EXTRACT:
The conversation closed with my new shareholder friend saying, “We need more information that we can use. The stuff we get from Telstra is all about numbers and finances. The stuff in the newspapers is about politics. We need information that helps us know what is possible and what we are missing and how life could be better if we all had broadband and the new services you talk about – and if we could find a way to fix the systems we have now, because some don’t work the way they should. So keep it going.”

Well done friend of Phil! You can see how this got him thinking. This completely not paraphrased account points to a desperate need for new “stuff.” The “stuff” Phil’s friend was asking for was apparently the Astroturf Phil’s recounting of his grassroots encounter is printed on. Get on the phone to the office “Quick, register keepitgoing.com.au … oh, that’s taken? How about nowwearetalking.com.au? Ok? Good!” Sure, keepitgoing.com.au isn’t taken. This is my apocryphally salient story. Go knock yourselves out domain squatters!

INFORMATION GIVEN:
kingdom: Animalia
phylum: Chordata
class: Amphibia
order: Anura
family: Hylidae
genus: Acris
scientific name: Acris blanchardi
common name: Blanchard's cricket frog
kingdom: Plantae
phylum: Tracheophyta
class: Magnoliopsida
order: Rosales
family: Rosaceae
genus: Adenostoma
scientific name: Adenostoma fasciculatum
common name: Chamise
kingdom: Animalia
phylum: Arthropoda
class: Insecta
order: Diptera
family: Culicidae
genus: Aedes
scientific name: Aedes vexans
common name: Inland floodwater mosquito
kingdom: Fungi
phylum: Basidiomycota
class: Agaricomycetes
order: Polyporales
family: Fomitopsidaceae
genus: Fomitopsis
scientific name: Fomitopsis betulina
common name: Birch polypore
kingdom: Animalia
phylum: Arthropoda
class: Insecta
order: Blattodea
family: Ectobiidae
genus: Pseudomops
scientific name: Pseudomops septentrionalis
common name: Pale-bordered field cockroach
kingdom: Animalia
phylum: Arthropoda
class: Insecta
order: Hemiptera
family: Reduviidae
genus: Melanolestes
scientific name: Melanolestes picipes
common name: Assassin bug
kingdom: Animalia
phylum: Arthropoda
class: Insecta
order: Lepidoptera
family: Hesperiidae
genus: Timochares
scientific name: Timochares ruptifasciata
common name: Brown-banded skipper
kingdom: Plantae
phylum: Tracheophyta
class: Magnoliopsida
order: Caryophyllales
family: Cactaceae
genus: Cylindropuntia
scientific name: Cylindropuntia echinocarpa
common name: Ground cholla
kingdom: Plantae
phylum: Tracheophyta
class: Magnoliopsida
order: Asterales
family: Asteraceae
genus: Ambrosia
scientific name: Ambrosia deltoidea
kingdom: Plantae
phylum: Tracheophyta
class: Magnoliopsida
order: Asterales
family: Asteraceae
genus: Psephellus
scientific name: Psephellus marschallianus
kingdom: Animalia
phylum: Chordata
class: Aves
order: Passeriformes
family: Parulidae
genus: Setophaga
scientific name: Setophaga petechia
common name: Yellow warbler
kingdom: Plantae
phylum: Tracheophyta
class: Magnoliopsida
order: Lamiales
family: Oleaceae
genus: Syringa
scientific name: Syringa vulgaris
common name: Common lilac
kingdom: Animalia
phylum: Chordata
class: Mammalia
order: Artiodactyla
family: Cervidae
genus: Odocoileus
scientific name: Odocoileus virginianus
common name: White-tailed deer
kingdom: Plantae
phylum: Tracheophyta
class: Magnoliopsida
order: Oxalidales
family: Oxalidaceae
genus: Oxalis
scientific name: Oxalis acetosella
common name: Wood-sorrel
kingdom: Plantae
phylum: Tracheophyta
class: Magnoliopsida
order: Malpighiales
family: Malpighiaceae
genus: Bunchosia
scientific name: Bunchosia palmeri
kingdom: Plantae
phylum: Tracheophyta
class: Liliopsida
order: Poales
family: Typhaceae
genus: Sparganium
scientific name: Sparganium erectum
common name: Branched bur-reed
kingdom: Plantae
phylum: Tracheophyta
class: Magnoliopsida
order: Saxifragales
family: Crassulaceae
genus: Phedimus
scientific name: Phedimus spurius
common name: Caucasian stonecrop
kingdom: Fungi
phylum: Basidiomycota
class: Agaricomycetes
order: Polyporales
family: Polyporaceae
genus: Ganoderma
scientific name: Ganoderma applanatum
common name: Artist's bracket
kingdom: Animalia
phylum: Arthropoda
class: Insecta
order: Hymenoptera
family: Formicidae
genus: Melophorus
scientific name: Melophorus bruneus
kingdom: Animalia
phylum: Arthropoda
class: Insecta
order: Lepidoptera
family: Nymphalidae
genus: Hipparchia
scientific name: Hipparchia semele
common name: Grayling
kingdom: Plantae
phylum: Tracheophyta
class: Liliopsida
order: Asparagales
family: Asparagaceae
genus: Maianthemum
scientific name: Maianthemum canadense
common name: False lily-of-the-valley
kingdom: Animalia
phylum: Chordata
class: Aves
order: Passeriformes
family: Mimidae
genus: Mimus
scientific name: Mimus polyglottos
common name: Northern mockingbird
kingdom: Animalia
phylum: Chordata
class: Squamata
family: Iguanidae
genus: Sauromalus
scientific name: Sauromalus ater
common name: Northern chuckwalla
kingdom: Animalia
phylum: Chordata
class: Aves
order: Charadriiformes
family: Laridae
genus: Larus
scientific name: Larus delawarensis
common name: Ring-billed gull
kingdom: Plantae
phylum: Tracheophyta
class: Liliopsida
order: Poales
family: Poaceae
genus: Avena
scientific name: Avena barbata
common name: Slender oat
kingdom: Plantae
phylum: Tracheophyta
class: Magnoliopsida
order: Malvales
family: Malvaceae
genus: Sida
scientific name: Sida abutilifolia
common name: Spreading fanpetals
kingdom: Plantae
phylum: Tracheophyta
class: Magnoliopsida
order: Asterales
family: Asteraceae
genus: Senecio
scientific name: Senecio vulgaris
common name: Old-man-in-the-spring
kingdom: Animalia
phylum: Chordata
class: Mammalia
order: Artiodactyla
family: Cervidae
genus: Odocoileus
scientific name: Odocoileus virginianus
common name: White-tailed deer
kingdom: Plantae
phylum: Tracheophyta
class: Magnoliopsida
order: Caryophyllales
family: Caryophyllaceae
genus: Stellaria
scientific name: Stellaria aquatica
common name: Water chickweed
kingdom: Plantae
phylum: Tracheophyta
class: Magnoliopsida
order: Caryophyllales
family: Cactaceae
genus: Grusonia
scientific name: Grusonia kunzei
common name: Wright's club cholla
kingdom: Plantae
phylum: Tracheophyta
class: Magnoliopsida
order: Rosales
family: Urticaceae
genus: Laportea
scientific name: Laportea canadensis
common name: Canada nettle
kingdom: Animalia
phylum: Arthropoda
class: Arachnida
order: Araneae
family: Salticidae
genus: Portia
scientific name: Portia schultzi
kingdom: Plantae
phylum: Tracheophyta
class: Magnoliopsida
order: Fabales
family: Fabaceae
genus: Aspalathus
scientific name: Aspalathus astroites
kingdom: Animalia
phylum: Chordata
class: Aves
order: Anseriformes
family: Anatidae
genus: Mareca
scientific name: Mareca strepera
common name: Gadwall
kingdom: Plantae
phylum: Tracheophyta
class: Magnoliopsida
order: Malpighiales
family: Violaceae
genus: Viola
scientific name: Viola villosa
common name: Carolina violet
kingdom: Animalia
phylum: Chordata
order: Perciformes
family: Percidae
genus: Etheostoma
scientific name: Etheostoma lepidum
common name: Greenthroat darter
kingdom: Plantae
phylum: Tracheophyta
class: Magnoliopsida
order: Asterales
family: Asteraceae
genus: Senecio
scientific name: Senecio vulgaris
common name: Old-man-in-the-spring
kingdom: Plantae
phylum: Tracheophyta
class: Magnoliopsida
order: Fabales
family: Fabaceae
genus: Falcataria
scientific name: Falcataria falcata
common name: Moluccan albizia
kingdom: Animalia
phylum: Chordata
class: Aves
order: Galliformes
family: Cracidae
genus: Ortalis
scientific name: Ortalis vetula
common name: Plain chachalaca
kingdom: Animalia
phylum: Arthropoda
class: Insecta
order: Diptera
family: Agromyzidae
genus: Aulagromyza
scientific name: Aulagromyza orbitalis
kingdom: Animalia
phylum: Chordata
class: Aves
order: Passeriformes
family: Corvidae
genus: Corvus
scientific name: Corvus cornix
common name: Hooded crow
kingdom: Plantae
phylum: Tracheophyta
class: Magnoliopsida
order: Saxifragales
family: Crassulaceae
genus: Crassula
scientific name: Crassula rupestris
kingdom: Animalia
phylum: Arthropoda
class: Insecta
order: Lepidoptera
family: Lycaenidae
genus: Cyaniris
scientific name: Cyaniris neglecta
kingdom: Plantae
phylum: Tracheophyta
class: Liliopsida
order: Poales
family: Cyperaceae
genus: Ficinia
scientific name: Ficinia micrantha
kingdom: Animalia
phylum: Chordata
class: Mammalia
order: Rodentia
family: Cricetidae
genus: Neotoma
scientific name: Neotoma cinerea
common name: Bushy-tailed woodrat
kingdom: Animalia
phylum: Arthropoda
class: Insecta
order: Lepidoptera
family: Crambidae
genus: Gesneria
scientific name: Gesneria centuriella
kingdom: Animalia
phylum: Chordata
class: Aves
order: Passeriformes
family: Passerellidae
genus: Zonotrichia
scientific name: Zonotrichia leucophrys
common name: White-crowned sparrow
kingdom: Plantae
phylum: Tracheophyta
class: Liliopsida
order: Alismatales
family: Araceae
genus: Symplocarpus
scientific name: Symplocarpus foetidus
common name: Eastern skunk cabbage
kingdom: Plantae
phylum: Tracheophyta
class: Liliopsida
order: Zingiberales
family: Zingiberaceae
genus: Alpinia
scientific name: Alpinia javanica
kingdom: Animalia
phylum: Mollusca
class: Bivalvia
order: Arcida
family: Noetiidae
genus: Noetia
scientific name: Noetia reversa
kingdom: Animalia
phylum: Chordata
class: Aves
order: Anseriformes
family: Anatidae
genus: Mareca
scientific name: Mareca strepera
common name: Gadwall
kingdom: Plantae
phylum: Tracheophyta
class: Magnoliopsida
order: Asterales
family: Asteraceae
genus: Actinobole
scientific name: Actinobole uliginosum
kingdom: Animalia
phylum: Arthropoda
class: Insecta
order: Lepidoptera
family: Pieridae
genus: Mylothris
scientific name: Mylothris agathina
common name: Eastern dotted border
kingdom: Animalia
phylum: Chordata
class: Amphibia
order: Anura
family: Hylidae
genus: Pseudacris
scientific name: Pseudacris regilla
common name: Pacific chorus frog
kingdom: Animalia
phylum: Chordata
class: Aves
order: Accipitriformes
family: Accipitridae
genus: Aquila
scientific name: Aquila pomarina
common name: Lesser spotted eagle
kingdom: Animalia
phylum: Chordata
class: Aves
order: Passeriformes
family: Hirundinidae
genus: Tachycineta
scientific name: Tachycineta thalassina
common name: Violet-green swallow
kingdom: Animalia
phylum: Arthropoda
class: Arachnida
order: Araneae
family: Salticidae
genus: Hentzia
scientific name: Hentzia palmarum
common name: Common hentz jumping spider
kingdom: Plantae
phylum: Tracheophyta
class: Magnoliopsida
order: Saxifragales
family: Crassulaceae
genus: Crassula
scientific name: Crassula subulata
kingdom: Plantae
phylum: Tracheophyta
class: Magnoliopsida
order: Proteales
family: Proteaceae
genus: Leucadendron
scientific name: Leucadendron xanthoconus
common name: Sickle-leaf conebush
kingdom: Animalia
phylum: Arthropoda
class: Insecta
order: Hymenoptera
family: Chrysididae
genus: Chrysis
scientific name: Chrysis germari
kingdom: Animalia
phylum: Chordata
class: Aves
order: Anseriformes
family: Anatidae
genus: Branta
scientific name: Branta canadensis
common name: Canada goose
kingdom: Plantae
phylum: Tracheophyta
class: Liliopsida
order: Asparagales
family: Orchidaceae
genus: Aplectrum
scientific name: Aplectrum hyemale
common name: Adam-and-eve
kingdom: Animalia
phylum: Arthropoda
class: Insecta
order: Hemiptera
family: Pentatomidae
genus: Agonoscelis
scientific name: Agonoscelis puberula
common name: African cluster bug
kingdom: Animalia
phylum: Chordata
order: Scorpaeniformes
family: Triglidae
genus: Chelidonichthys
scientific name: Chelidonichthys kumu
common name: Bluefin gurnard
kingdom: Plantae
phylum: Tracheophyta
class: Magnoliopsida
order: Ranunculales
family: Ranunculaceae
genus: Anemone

GIVEN PROBLEM: Write the next part of the passage about Phil and Telstra, starting after its last sentence. The material above is separate from the passage about Phil and Telstra.

THE REPLY:
Alan Kohler has an excellent article in today’s SMH about Telstra’s recent very expensive campaign to convince the government to let it sidestep regulations and roll out a Fiber to the Node (FTTN) broadband network before Optus and co. get the regulatory go-ahead to roll out a Fiber to the Home (FTTH) network.

Kohler laments that something that I considered an essential precondition to Telstra’s privatization — retention of public ownership of Telstra’s “natural monopoly” assets. He also explains Telstra’s preference for FTTN and not the more capable FTTH.

In the world of fibre to which we are now moving, the copper wires and the exchanges that operate them are obsolete, valuable scrap metal. FTTN preserves the need for copper over the last mile to the house for a bit longer, which is presumably one reason Telstra is sticking with nodes and heaping scorn on FTTH.

But its network of ducts is a true monopoly asset: no one can viably duplicate them and the alternatives – overhead poles or sewers – are not suitable.

Telstra ducts were “declared” long ago, which means Telstra cannot withhold access to them and the price of access is regulated.

It would have been far better if that part of Telstra had not been privatised, or at least sold separately as an infrastructure fund, but too late for that.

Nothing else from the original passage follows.